El Dvd en sí muestra en una hora, sin pretensiones ni acciones de grandeza, a la banda en gira por diferentes festivales europeos, o sea, a Blur en sus primeros discos, “Leisure” y “Modern Life is Rubbísh”. Podemos ver a Damon Albarn subiendo al bus de la gira, haciendo muecas como si tuviera sólo 12 años, al virtuoso guitarrista Graham Coxon conversando tranquilamente con los roadies y deseando ardientemente un poco de vino, a Alex James filosofando baratamente acerca del reflejo tridimensional del vidrio de una cafetería y a Dave Rowntree… eh… bueno, él como siempre manteniendo un bajo perfil.
La calidad de la presentación es impecable, el menú cuenta con un bonus track: que consiste en dos conciertos; el primero tiene una mayor duración, podemos escuchar las canciones de los dos primeros discos ya mencionados, entre ellos los singles “There’s no other way”, “She’s so high” y canciones tan poderosas como “Oily Water”, que a pesar de no haber llegado a ser single, considero que no puede pasar desapercibida, especialmente por el inspirado riff final, tan propio de Coxon, y también “Sing” que suena épicamente en la conocidísima película Trainspotting.
El otro bonus es un mini-concierto que los muestra pelilargos, imberbes y más flacuchentos de lo habitual, como una verdadera banda de garaje, sólo que el tarrero sonido que sale de sus amplificadores es tan malo que baja el nivel del DVD, y es en realidad el punto bajo de “Starshaped” y la razón de que haya sido criticado por algunos sectores, por la incorrecta masterización que se aplicó, pero es un punto a favor para los fans que quieran ver a Blur sin maquillaje ni tanta producción.
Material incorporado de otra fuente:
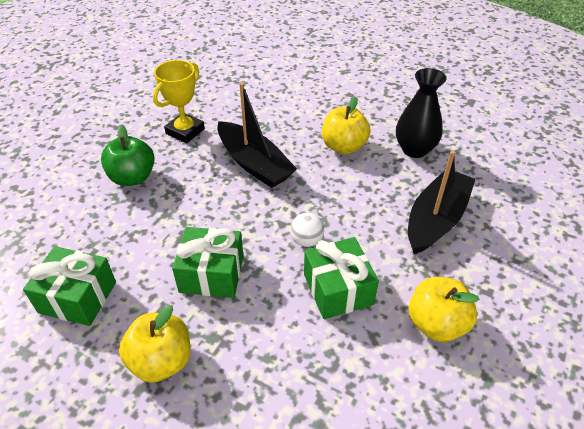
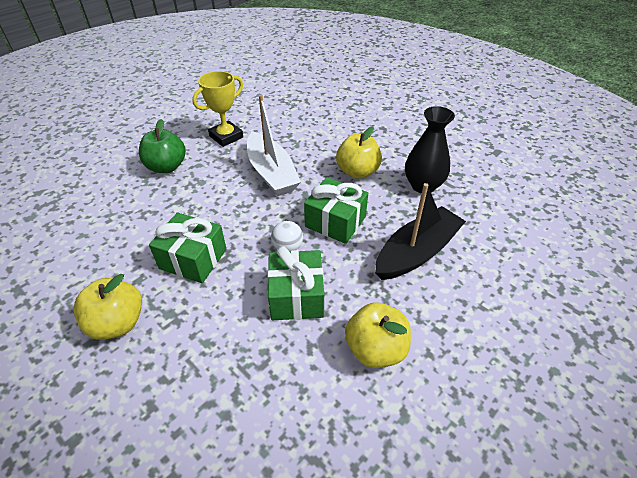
camera: 15 degrees right, 0 degrees up
(78, 297) = (78, 255): green gift -> green gift (335, 222)
(254, 164) = (271, 173): black boat -> white boat

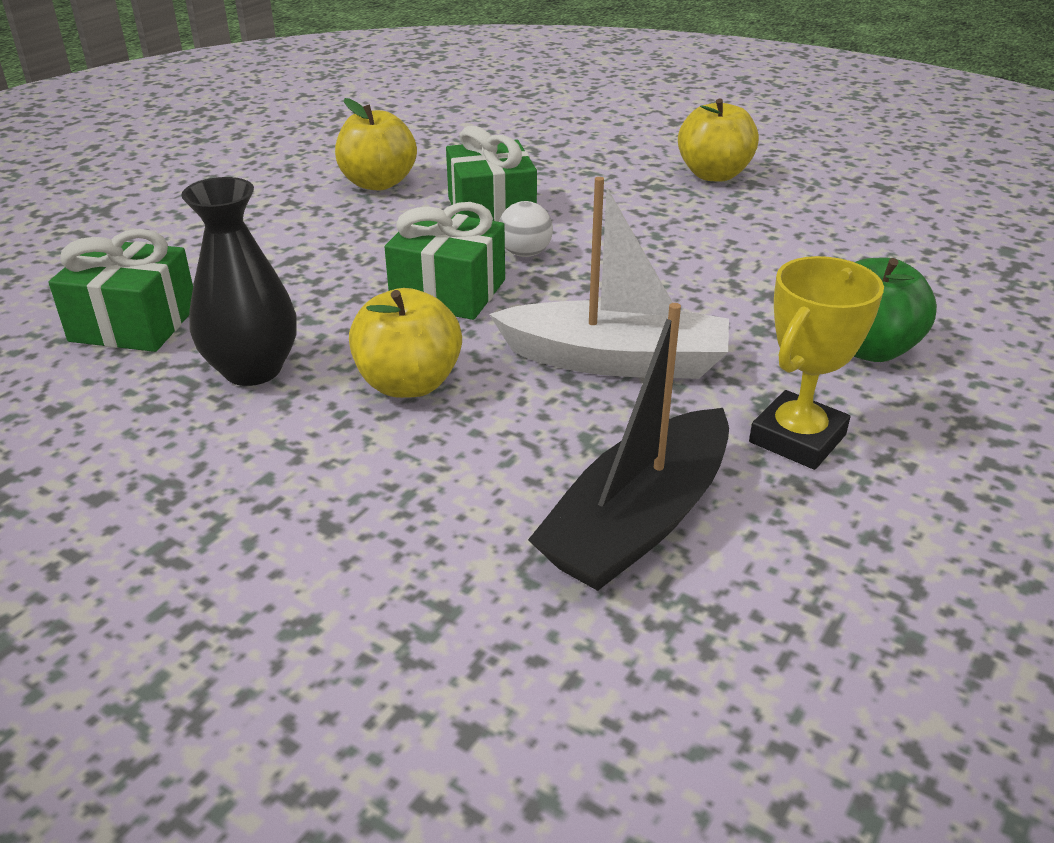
camera: 170 degrees right, 10 degrees down
(193, 259) = (670, 229): green gift -> green gift (134, 324)
(271, 173) = (615, 360): white boat -> white boat turned 135 degrees clockwise
(417, 252) = (300, 266): black boat -> black boat (638, 521)

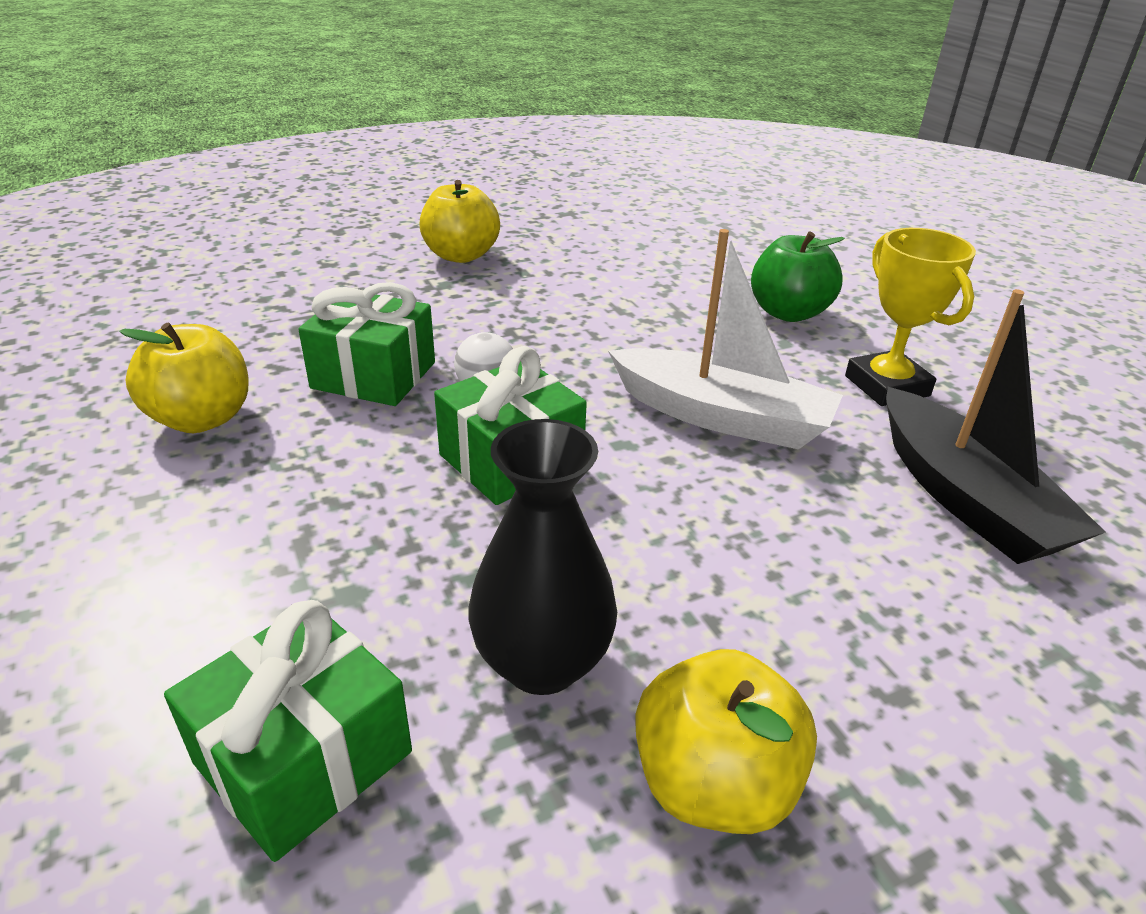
camera: 60 degrees left, 0 degrees up
(409, 384) = (670, 548): yellow apple -> yellow apple (713, 783)
(615, 360) = (721, 417): white boat -> white boat turned 75 degrees clockwise

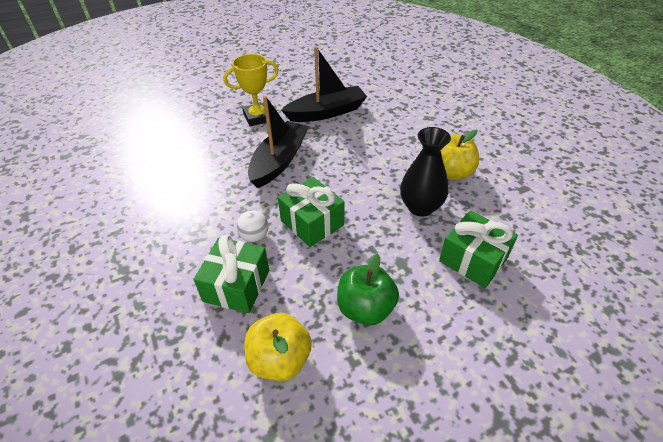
camera: 90 degrees left, 10 degrees up
(461, 255) = (80, 266): yellow apple -> none
(721, 417) = (279, 161): white boat -> black boat
(788, 313) = (192, 135): green apple -> green apple (365, 308)

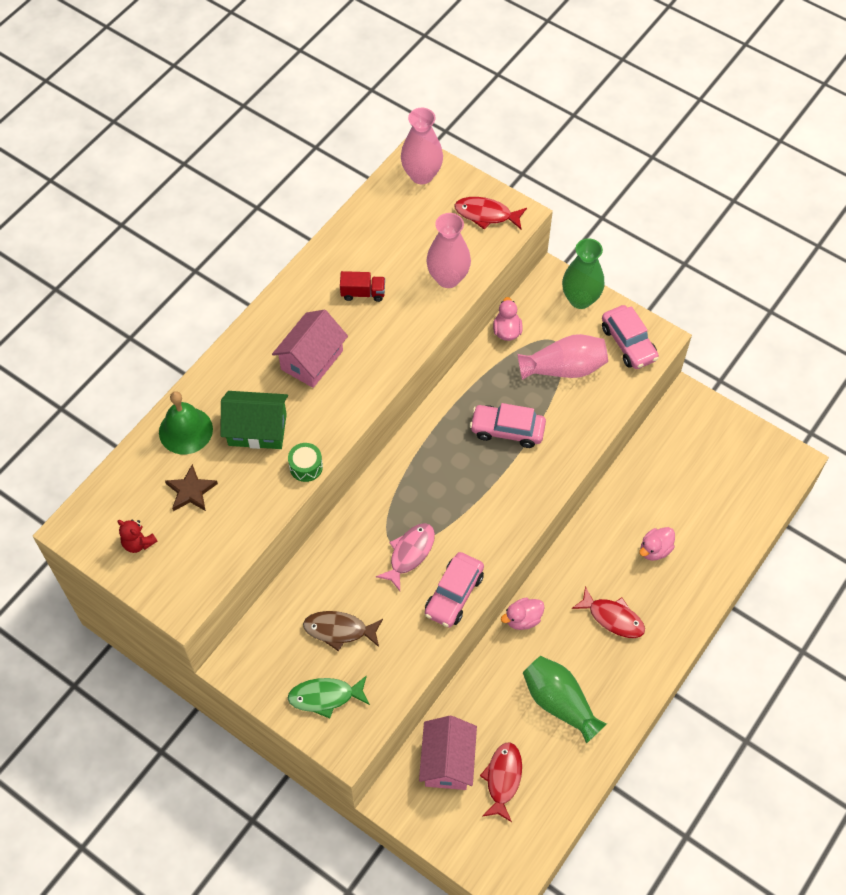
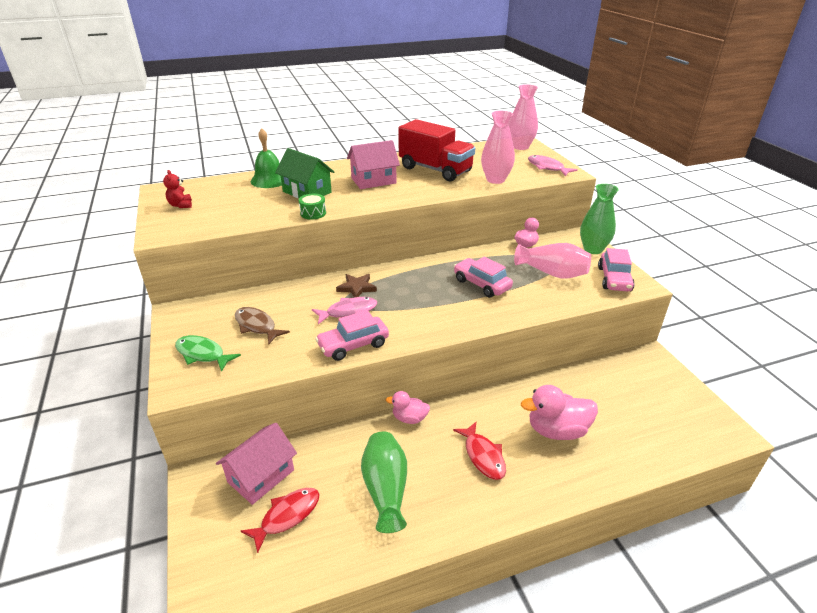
camera: 35 degrees right, 25 degrees down
(191, 491) = (238, 199): brown star -> brown star (356, 288)
(363, 293) = (435, 170): red truck -> red truck, size x2.31
(486, 214) = (547, 167): red fish -> pink fish
(655, 550) = (557, 430): pink duck -> pink duck, size x1.71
Por el otro lado es un gusto observar a una banda en sus inicios, con una energía envidiable, complacida por la simplicidad de las cosas y absorta por la respuesta de sus seguidores. En el DVD puedes ver a los Blur en recitales al aire libre, a los fans circulando de aquí para allá, durmiendo en sus carpas y a los mismos integrantes caminar entre ellos, sin diferencias, como si fueran parte del público, en espera de una canción más. Es posible captar la libertad y el relajo de ambos extremos. Vemos como la cámara retrata a los británicos, bañándose en un lago cercano al festival, a los fans, descansando en la hierba, a Damon jugando, a un somnoliento y sonriente Graham derramando el café matutino… en fin toda una joya, con sus protagonistas en plena improvisación de sus vidas.
La cosa es que los podemos observar tal cual son, con sus vómitos y borracheras, y agradables al máximo, como jóvenes que eran, sin desgaste ni rencillas entre ellos, nada de producción, sólo ellos mismos, felices y se agradece, por supuesto, la oportunidad de verlos en su estado más cándido, sincero y original.